Faure Gnassingbé (1966- )

Faure Gnassingbe (the Economist)
Faure Gnassingbé (the Economist)

The current president of Togo, Faure Essozimna Gnassingbé Eyadema, was born on June 6, 1966, in Afanyagan, Togo. His parents were, Etienne Gnassingbé Eyadema, an army officer, and Veronica Massan.

Faure Gnassingbe (BBC)
Faure Gnassingbé (BBC)

A year after his birth in 1967, Gnassingbé’s father seized power in a military coup that overthrew the government of President Nicolas Grunitzky. His father then became president of Togo.

Gnassingbé was educated in Lome, the capital city of Togo and then he studied at the Sorbonne in Paris where he earned degrees in economics and international relations. He next attended George Washington University in Washington, D.C. where he earned a master’s degree in Business Administration.
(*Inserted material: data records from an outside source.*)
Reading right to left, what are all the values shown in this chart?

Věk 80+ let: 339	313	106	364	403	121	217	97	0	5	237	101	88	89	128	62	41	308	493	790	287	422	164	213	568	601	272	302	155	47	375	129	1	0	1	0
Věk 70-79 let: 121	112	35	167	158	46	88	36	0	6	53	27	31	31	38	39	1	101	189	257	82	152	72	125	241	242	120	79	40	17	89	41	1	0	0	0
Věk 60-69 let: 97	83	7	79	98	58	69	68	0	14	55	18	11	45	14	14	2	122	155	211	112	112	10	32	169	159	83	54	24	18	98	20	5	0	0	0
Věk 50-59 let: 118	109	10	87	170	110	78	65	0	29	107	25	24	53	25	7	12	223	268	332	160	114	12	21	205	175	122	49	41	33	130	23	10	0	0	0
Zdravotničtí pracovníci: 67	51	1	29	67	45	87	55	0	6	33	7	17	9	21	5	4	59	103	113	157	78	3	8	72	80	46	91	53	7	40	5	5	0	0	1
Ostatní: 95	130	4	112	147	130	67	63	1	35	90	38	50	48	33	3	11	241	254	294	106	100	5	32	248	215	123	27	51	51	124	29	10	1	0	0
He later returned to Togo to be a financial advisor to his father and to manage his father’s vast business interests.

Faure Gnassingbe Campaign Sign (VOANews.com)
Faure Gnassingbé Campaign Sign (VOANews.com)
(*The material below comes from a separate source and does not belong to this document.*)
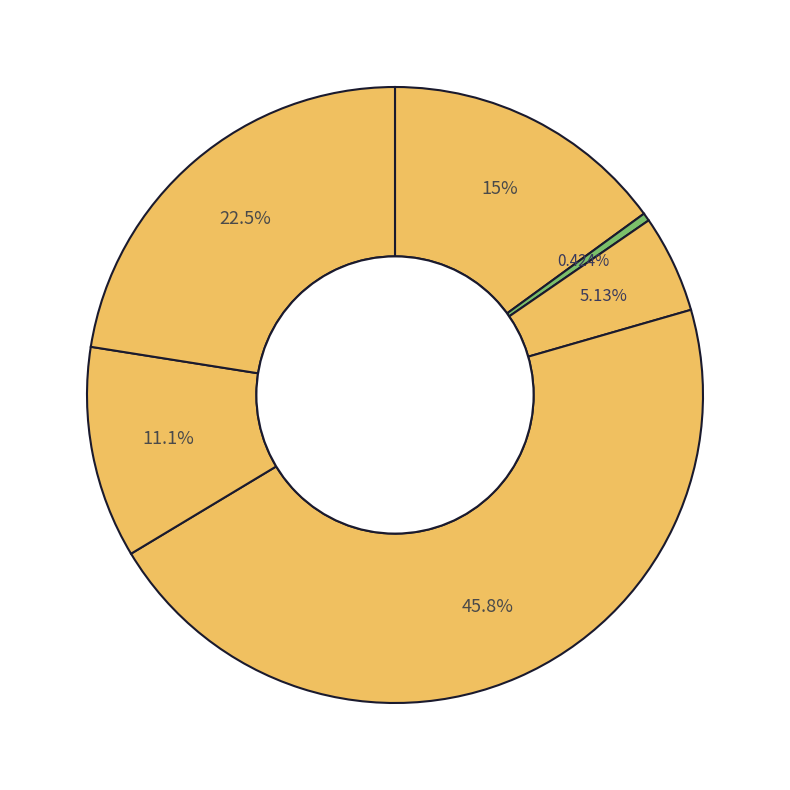

How many slices are in this pie chart?

6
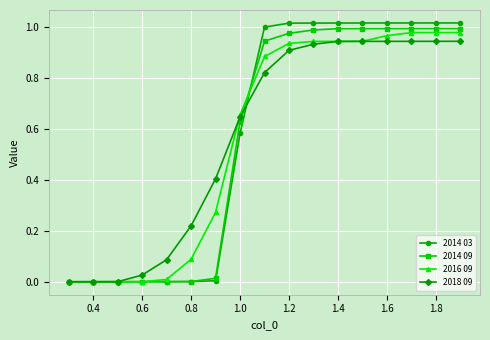

Does the chart display data point markers on the line(s)?

Yes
In June 2002, Gnassingbé ran for a seat in parliament and won. He represented the Blitta area and was soon afterward appointed Minister of Transportation, Mines, and Equipment by his father. In 2002 the Togolese constitution was amended to lower the eligibility age for president from 40 to 35 (Gnassingbé was 36 at the time).

On February 5, 2006, his father, President Etienne Gnassingbé Eyadema, died. The military stepped in and named Faure as his father’s successor to the presidency. This coup was denounced throughout Africa and the world. International pressure was applied and Gnassingbé responded by briefly stepping down. The speaker of parliament, Bonfoh Abass, was appointed interim president until an election could be held in April 2006. Gnassingbé was elected president with 60% of the vote. On May 4, 2006, Gnassingbé was installed as president of Togo.

After months of negotiations, in August 2006 Gnassingbé signed an agreement with opposition groups providing for their inclusion in the government. Gnassingbé sought better relations with European leaders to get badly needed foreign aid. In 2009 a coup attempt was made by Gnassingbé ’s half-brother, Kpatcha, a former defense minister, and another half-brother, Essolizam. The coup was unsuccessful and in 2012 Kpatcha was sentenced to 20 years in prison while Essolizam was acquitted.

In 2010 Gnassingbé was re-elected in 2012 he formed a new political party, the Union for the Republic, which won a majority of seats in the 2013 parliamentary elections. In the April 25, 2015, presidential election, Gnassingbé was reelected with almost 59 percent of the vote.

Faure Gnassingbe (Africa Times)
Faure Gnassingbe (Africa Times)

In August 2017 demonstrations were held demanding a two-term presidential limit be implemented and applied retroactively. Protestors also demanded a two-round presidential election system. The government refused their demands and protests continued sporadically through 2018.

The legislative elections in December 2018 were boycotted by the protesters which resulted in Gnassingbé’s party and allies winning a majority of seats—enough to pass constitutional amendments. In May 2019 a constitutional amendment was passed limiting a president to two terms of office. However, the amendment was not retroactive. giving Gnassingbé the option to run in 2020 and 2025, potentially serving as president until 2030. Gnassingbé ran in the election of February 2020 winning more than 70% of the vote. Gnassingbé is married to Nana Ama Kufuor.